2 The Essence of Charlotte Mason’s Character Education Approach…
“Children are born persons” (Mason, 1905/2009, Kindle e-reader location 163).

3 Character Value Lens #1: Respect
First and foremost, Charlotte Mason believed in RESPECT. She respected the student as an equal and an individual. Further, she acknowledged the enormous intellectual potential and the God-given personality that all children possess at birth (Mason, 1905/2009). “the mind is not a receptacle into which ideas must be dropped… a child’s mind is no mere sac to hold ideas” (Kindle e-reader location 183). “children have illimitable capacity for all knowledge which reaches them” (Kindle e-reader location 2065). “we recognize that children are persons, and personality should be far more inviolable in our eyes than property” (Kindle e-reader location 241).

4 Character Value Lens #2: Empathy
Charlotte Mason believed in EMPATHY. She encouraged empathy through understanding, sensitivity, nurture, and refraining from the abuse of authority (Mason, 1905/2009). “A child cannot bear estrangement, disapproval; he must needs live in the light of a countenance smiling upon him” (Kindle e-reader location 440). “we must keep ourselves continually in check, and see that our innate love of power finds lawful outlet in the building up of a child’s character, and not in the rude rebuff, the jibe and sneer, the short answer and hasty slap which none of us older people could conceivably endure ourselves” (Kindle e-reader location 1290). “let your children feel and see and be quite sure that you love them” (Kindle e-reader location 2005).

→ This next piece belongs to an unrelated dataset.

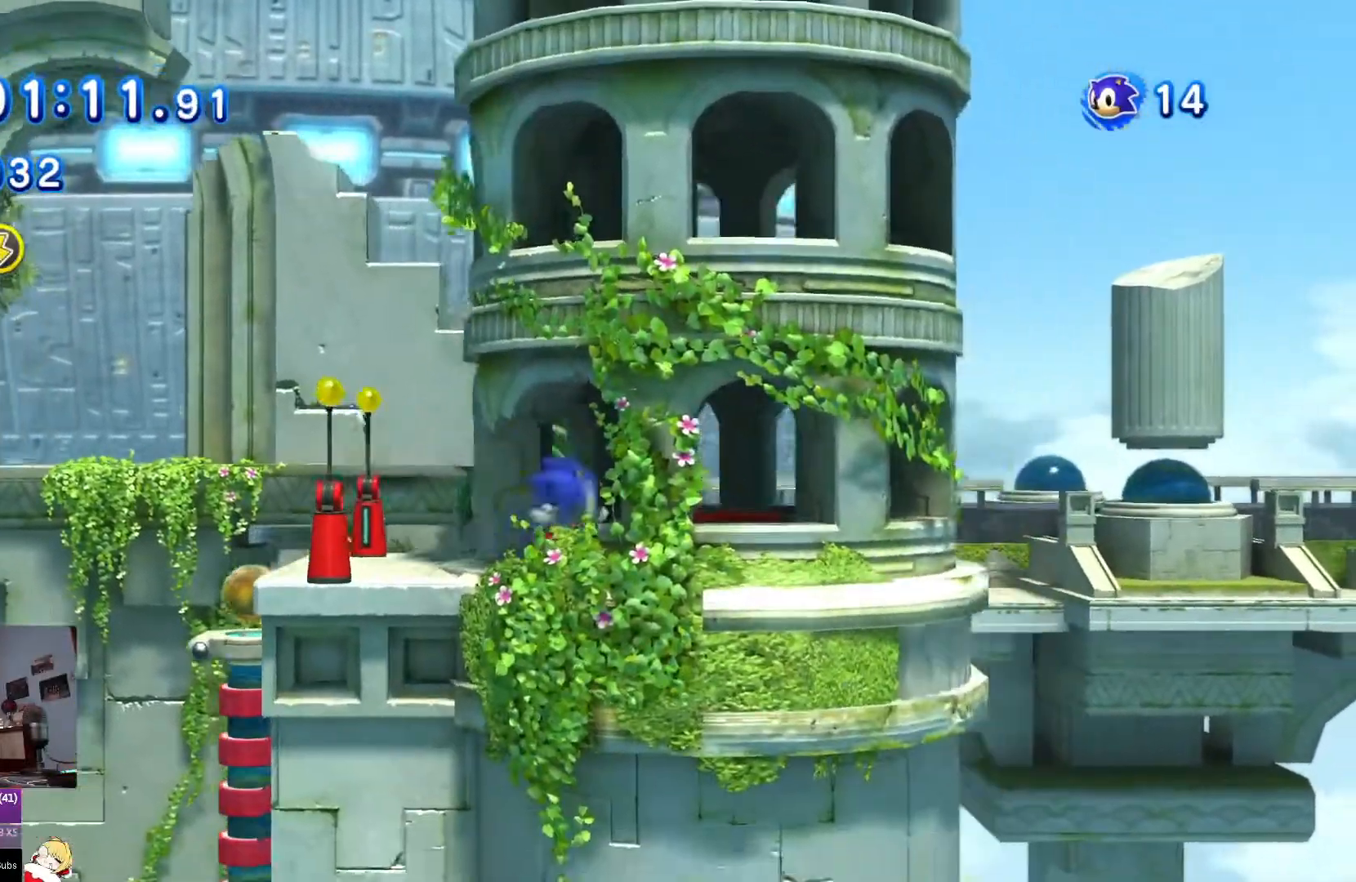
{"buttons": [], "left_stick": "center", "right_stick": "center", "events": [[33, "DPAD_LEFT", "down"], [200, "DPAD_LEFT", "up"]]}
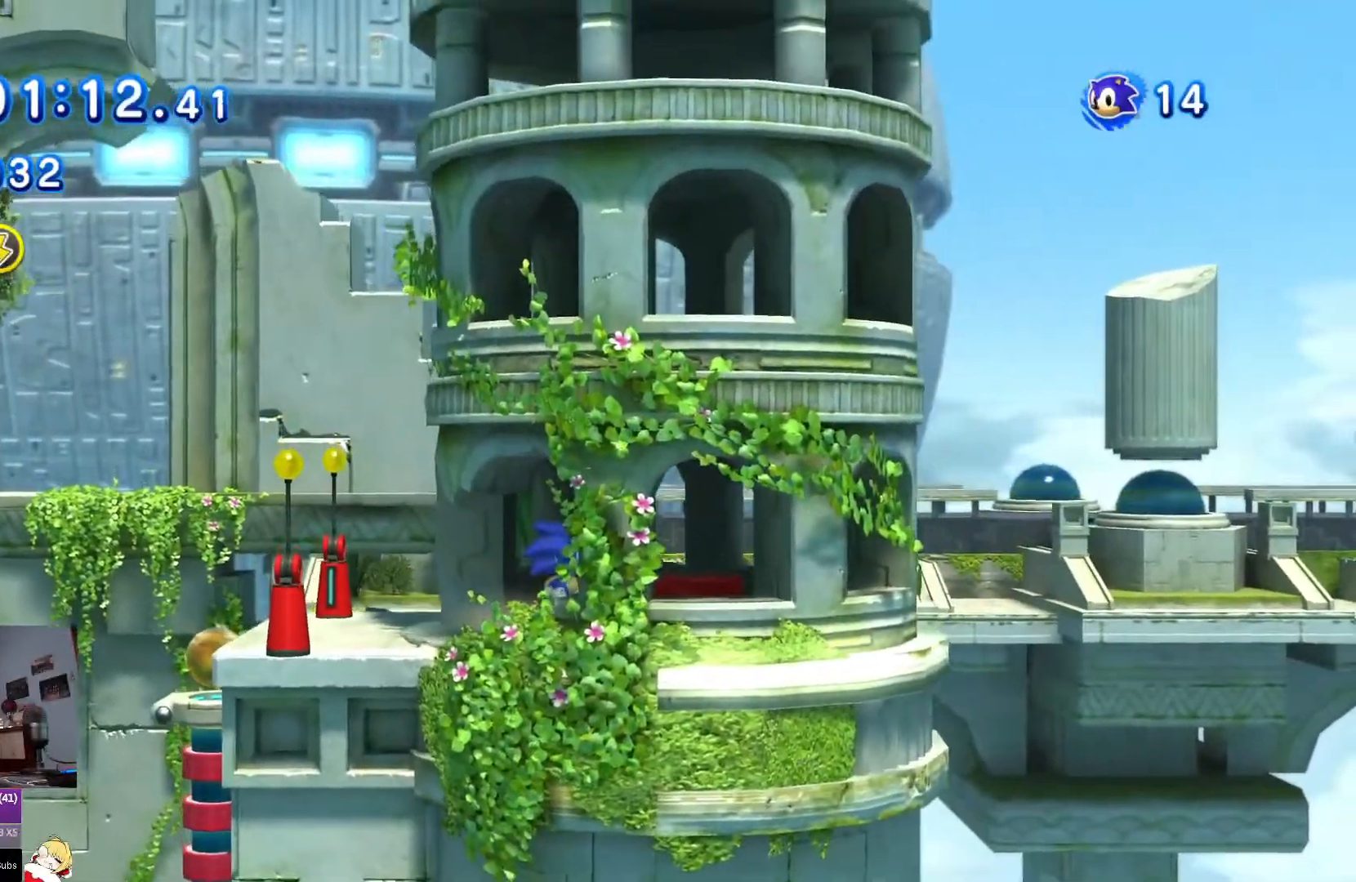
{"buttons": [], "left_stick": "center", "right_stick": "center", "events": []}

5 What I Admire About Charlotte Mason:
“Like religion, education is nothing or it is everything – a consuming fire in the bones” (Mason, Kindle e-reader location 2360). What I Admire About Charlotte Mason: Mason refused to separate the Christian faith from education; in fact, she considered faith essential to good education (Mason 1905/2009). Mason taught educators to gently yet diligently assist the development of the child’s character, writing, “Provide a child with what he needs in the way of instruction, opportunity, and wholesome occupation, and his character will take care of itself” (Kindle e-reader location 236). Mason recognized the importance of a good education asserting, “education is not merely a preparation for life, but the work of the lifetime” (Kindle e-reader location 2359). Mason respected a child’s individual personhood writing, “the mother errs in believing that her children are hers” (Kindle e-reader location 1298). Mason asserted that the educator should seek to kindle and feed the fire of a child’s curiosity writing, “lessons must be made interesting” (Kindle e-reader location 685) and “to starve her imagination would be to do real wrong to the child” (Kindle e-reader location 1574). Mason considered excellent literature to be the preferred means by which to teach children (Mason 1905/2009).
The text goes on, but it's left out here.